The Wish and the Wush

Vani Afianti
Chapter #2

#2 Mimpi Buruk?

“Apa? Tolong ulangi perkataanmu barusan!”

Axel mundur dengan waspada. “Suaramu terlalu keras, Sayang.”

“Benarkah?” Nou menaikkan nada satu oktaf, sehingga Bobo si kucing peliharaan mereka meratakan tubuh dengan karpet dan melipat telinganya. Axel, tak jauh berbeda, terlibat mengkeret di atas kursi makan yang dia duduki.

“Bukankah anak-anak sudah tidur? Suaramu—” Kalimat Axel menggantung di udara demi melihat raut wajah Nou makin mengeras. 
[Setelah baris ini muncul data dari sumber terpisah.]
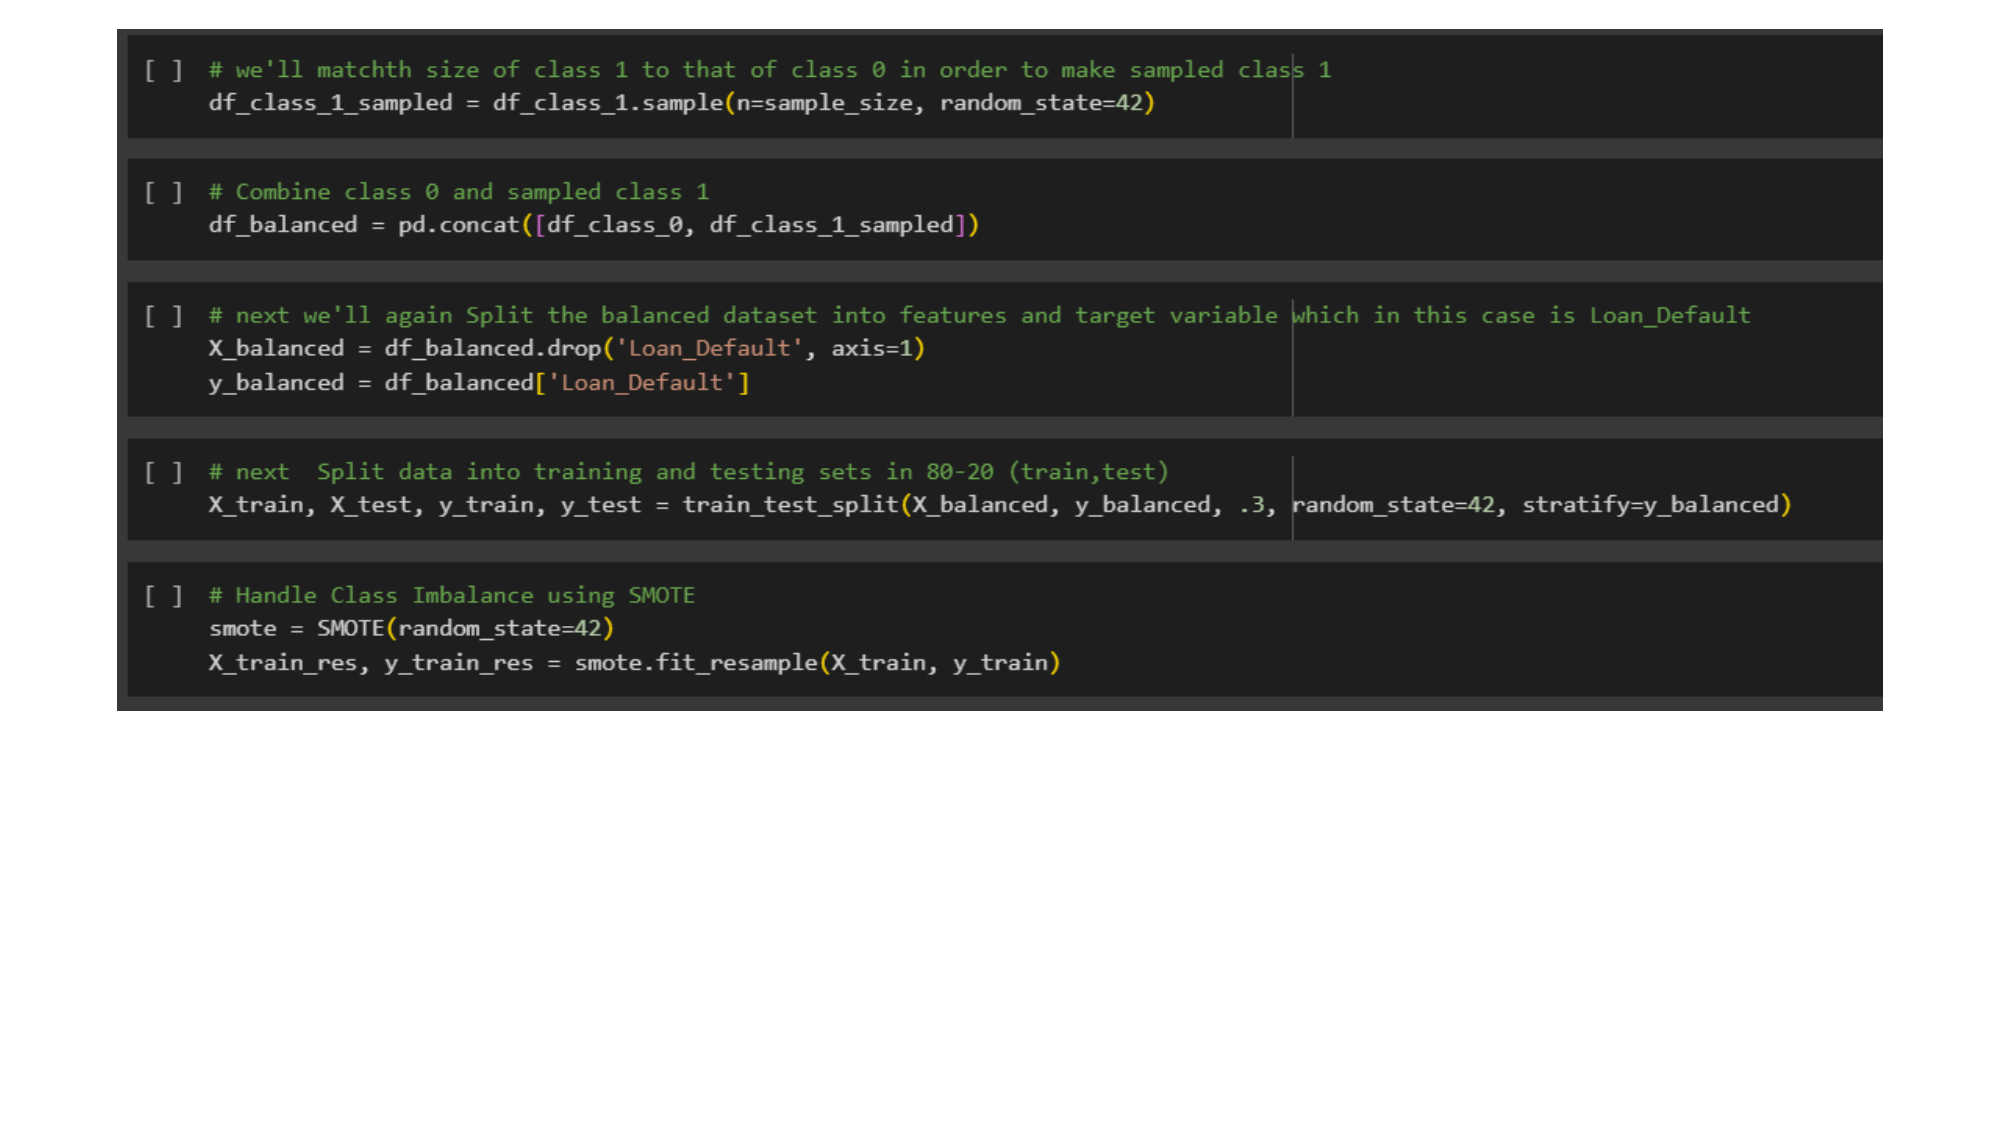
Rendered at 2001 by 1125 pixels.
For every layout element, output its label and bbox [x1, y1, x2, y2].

picture [116, 29, 1883, 711]
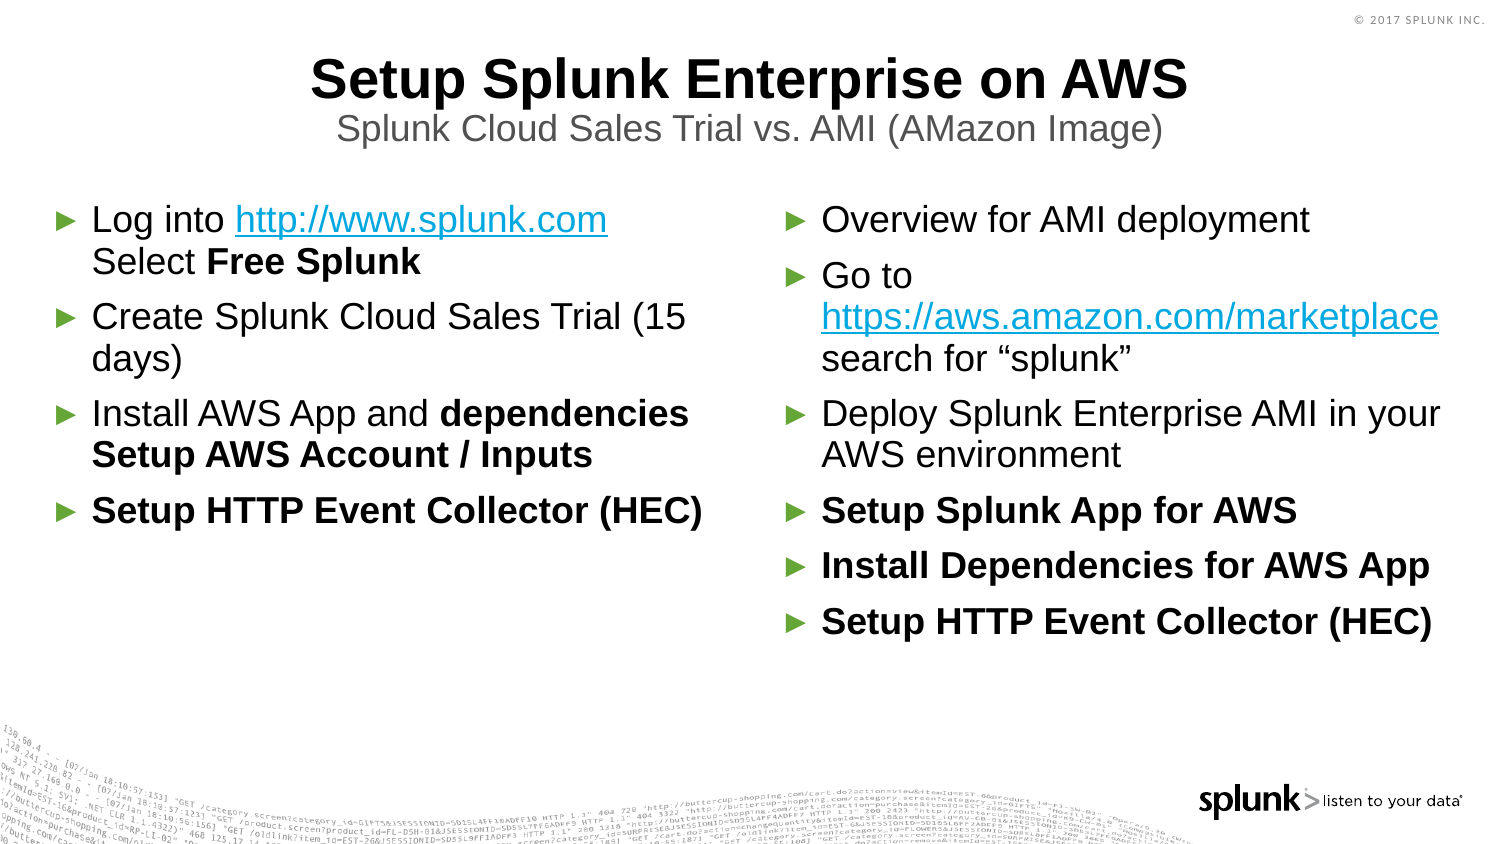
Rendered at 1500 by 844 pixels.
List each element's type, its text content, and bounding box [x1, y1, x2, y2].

subtitle Splunk Cloud Sales Trial vs. AMI (AMazon Image) [56, 108, 1444, 142]
list Overview for AMI deployment Go to https://aws.amazon.com/marketplace search for “splunk” Deploy Splunk Enterprise AMI in your AWS environment Setup Splunk App for AWS Install Dependencies for AWS App Setup HTTP Event Collector (HEC) [785, 169, 1444, 727]
list Log into http://www.splunk.com Select Free Splunk Create Splunk Cloud Sales Trial (15 days) Install AWS App and dependencies Setup AWS Account / Inputs Setup HTTP Event Collector (HEC) [56, 169, 715, 727]
title Setup Splunk Enterprise on AWS [56, 38, 1444, 93]
picture [0, 0, 1500, 844]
Kemudian, lelaki itu menegakkan tubuh. Mungkin mengumpulkan kekuatan untuk dapat melanjutkan perkataannya. Namun, yang keluar hanya, “Tadi sudah kubilang, tolong jangan marah—” Suara lelaki itu terdengar seperti cicitan sekarang.

“Katakan lagi berapa harganya?” Nou menukas cepat. Tetap mempertahankan nada suara yang bisa menyaingi lengkingan kelelawar.

Well—yah, kau tahu—ini merupakan barang limited edition. Barang koleksi. Bukan sembarang mainan. Jadi—jadi mungkin memang sedikit maha—”

BE. RA. PA?

Tekanan dalam suara Nou rupanya terlalu mengintimadasi, sehingga Axel dengan terbata segera menyebutkan sederetan angka. 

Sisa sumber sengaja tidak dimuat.